**Directions for this task**
Copy the rows that begin with the line containing "Q: What's the total number of rod ends here?" and end with the line containing "Count of clothespins: 18", including both of those lines, and leave out the pictures.

**Data entries**
#####

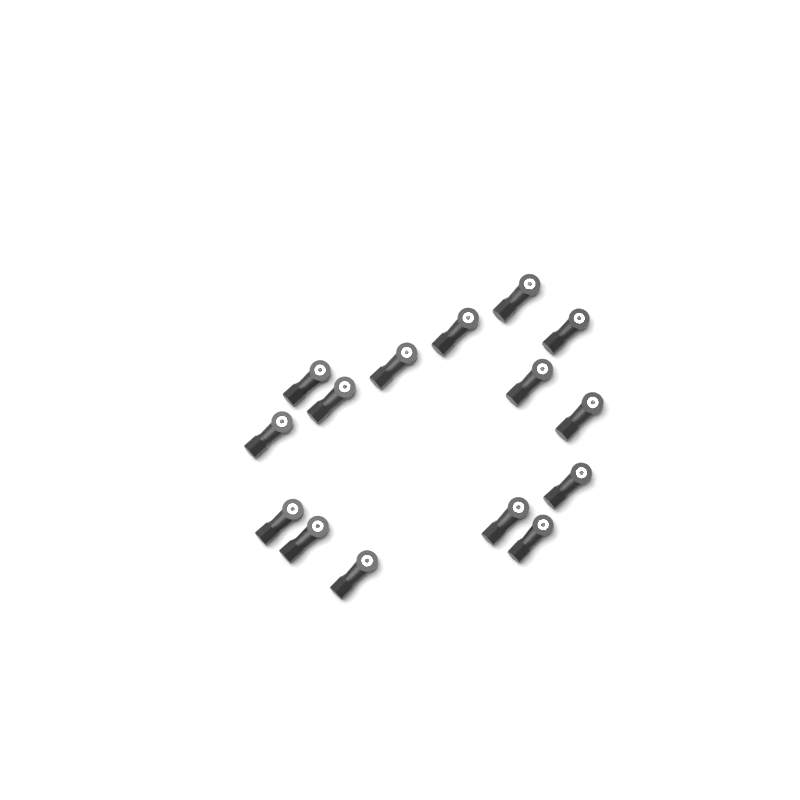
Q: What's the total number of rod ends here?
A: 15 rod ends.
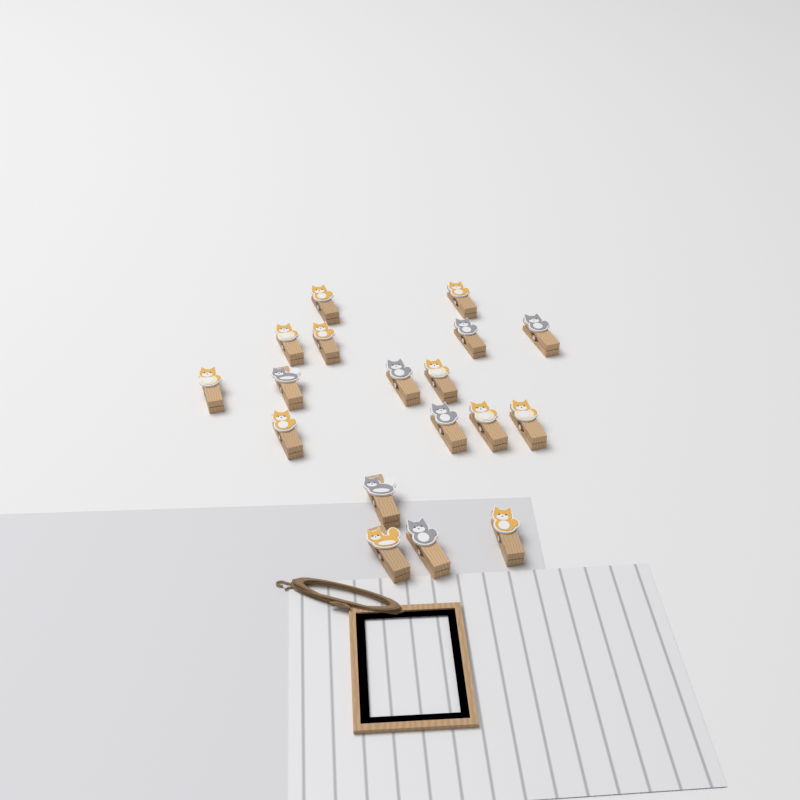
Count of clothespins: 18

#####

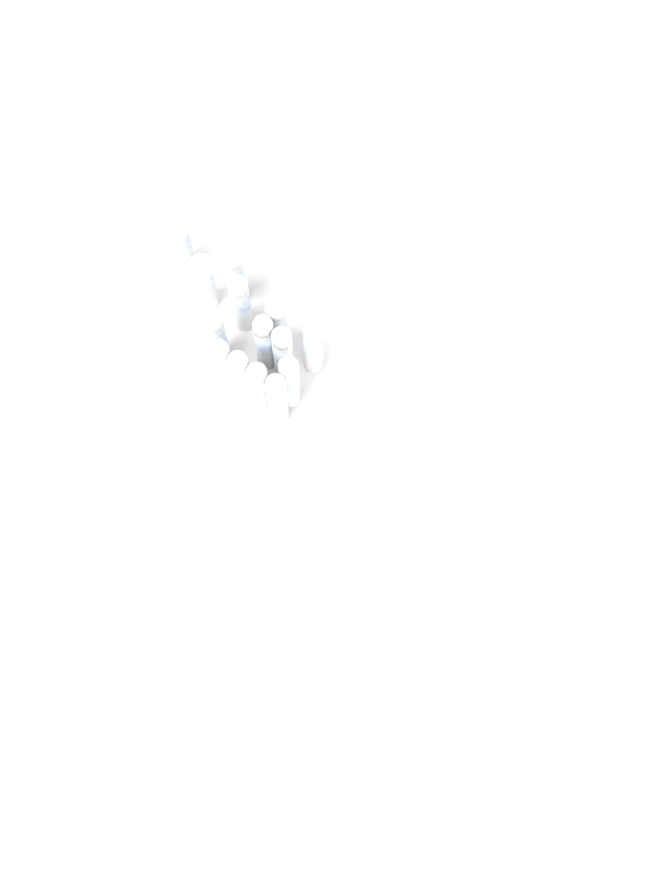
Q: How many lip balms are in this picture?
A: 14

#####

**Output for this exercise**
Q: What's the total number of rod ends here?
A: 15 rod ends.
Count of clothespins: 18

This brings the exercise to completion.